» What the task requires
Below are records. Find each line in them that holds the word "visible" and copy it.

» Dataset records

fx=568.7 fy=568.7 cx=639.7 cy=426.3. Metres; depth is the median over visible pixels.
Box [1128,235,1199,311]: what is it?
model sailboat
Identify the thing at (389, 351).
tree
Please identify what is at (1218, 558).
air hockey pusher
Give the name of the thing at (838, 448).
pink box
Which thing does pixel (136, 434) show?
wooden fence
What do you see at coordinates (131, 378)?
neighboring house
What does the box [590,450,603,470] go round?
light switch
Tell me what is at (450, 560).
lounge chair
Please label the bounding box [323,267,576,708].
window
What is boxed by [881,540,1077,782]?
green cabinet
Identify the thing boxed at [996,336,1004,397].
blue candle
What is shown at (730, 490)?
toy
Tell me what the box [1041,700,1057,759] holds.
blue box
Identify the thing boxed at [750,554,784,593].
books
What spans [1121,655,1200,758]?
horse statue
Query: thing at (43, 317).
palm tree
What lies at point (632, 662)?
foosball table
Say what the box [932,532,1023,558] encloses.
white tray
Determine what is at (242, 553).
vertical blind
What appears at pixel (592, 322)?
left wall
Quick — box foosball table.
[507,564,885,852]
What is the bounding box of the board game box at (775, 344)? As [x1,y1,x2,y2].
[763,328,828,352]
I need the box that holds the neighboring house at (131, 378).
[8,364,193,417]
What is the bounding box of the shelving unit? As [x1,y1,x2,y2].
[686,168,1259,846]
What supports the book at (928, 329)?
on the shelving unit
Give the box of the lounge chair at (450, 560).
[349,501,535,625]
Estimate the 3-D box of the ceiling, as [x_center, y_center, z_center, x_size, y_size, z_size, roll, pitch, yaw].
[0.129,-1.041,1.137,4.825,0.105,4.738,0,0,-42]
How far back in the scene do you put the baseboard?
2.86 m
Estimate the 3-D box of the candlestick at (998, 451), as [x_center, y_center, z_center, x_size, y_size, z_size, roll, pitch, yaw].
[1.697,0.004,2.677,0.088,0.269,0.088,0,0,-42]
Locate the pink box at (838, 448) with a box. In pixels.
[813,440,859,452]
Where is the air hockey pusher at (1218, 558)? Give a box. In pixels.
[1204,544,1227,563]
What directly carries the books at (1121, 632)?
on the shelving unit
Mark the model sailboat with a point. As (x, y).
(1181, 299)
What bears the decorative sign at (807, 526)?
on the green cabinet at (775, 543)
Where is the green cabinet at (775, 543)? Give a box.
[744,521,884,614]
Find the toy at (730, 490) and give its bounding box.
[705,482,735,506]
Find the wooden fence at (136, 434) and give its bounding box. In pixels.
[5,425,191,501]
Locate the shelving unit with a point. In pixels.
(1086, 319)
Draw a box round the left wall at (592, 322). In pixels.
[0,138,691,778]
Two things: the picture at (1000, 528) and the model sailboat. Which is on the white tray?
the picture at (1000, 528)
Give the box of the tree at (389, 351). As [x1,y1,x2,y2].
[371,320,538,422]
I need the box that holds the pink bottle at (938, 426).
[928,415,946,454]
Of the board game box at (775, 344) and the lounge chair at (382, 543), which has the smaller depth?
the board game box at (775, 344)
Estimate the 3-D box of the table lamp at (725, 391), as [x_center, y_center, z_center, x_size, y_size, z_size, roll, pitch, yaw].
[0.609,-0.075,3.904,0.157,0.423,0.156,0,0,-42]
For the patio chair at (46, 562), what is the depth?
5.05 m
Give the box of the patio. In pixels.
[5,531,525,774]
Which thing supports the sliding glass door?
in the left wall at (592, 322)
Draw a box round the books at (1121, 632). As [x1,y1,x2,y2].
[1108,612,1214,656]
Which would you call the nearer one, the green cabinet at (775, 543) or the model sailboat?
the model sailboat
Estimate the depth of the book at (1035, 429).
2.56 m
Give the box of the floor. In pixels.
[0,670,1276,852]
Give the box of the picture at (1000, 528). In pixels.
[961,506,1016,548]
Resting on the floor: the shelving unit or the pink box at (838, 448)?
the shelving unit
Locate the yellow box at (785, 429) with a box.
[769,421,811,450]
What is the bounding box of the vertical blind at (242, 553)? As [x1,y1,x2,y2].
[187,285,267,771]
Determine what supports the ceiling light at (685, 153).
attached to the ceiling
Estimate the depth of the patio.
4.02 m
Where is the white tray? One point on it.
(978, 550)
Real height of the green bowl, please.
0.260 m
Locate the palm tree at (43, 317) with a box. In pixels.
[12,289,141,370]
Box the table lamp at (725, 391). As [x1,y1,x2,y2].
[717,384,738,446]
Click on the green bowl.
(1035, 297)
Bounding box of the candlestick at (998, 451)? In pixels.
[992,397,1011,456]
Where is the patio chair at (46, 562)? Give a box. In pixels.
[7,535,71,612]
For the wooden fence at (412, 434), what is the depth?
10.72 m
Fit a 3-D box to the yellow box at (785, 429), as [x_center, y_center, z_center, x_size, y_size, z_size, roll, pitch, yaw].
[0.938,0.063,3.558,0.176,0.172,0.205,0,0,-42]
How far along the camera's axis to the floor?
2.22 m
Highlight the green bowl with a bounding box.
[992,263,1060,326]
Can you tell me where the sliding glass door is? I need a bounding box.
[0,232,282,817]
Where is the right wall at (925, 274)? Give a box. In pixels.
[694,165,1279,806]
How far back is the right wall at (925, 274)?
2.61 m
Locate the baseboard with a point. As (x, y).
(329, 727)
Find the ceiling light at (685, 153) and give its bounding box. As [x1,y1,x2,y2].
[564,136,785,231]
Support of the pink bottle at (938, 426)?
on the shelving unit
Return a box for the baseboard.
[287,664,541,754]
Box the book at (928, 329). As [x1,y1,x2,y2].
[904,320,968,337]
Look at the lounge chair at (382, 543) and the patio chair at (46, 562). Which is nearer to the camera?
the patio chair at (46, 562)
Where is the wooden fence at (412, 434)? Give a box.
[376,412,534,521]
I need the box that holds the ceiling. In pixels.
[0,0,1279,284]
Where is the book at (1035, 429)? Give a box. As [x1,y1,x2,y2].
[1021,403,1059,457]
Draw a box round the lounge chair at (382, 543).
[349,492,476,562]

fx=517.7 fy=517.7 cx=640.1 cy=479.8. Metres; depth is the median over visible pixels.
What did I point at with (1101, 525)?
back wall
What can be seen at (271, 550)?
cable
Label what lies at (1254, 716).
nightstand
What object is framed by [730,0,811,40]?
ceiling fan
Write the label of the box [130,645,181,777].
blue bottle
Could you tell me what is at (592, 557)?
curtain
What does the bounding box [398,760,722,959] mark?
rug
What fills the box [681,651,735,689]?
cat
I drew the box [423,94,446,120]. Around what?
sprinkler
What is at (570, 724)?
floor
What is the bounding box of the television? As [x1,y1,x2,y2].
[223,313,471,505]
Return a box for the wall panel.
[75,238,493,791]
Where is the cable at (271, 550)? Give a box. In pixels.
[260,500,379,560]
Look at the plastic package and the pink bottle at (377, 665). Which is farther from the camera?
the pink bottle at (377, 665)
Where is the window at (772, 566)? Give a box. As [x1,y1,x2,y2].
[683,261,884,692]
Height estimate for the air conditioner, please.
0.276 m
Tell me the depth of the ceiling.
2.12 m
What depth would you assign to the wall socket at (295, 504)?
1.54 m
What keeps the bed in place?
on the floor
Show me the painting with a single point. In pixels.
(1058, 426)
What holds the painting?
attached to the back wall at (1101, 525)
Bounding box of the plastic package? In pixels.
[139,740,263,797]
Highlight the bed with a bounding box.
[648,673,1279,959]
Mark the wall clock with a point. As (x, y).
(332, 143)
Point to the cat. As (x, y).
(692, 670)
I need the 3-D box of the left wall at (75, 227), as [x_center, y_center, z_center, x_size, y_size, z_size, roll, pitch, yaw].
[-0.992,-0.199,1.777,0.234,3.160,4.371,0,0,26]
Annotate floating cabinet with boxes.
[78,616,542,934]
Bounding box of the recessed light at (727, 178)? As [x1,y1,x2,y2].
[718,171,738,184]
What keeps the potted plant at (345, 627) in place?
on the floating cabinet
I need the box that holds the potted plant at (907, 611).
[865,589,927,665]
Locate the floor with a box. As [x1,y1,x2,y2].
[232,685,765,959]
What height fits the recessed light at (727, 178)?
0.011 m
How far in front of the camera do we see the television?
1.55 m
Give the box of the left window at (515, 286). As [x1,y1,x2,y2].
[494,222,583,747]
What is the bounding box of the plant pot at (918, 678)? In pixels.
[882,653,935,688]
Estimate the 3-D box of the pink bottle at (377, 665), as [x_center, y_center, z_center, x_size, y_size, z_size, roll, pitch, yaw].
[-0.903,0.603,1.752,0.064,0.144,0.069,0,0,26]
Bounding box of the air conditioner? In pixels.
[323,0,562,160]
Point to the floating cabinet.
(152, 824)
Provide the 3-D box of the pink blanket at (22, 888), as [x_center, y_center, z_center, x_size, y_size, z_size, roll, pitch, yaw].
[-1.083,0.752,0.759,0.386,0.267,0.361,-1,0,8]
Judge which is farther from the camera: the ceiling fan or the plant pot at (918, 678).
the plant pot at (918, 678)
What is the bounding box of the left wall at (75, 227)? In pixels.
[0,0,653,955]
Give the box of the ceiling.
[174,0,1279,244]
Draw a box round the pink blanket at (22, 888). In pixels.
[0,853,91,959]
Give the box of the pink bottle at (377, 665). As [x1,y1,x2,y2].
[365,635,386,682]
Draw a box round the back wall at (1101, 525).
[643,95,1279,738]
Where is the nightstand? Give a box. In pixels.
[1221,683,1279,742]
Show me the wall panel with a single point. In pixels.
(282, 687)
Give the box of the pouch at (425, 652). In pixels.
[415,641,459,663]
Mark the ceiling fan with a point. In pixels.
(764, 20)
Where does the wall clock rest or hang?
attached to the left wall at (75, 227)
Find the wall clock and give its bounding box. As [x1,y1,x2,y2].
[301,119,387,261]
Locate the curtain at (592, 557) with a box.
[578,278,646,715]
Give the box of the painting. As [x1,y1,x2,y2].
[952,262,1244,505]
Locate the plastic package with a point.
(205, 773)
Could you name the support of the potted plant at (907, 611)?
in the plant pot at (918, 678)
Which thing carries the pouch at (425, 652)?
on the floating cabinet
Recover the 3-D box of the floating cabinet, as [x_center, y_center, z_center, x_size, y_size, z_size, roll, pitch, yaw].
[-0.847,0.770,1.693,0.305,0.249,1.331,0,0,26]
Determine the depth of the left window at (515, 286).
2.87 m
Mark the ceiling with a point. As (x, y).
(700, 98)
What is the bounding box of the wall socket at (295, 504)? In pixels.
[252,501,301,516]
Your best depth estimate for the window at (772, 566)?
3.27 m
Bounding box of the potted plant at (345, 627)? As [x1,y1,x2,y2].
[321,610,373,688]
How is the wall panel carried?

» Solution for this exercise
fx=568.7 fy=568.7 cx=639.7 cy=426.3. Metres; depth is the median over visible pixels.
fx=517.7 fy=517.7 cx=640.1 cy=479.8. Metres; depth is the median over visible pixels.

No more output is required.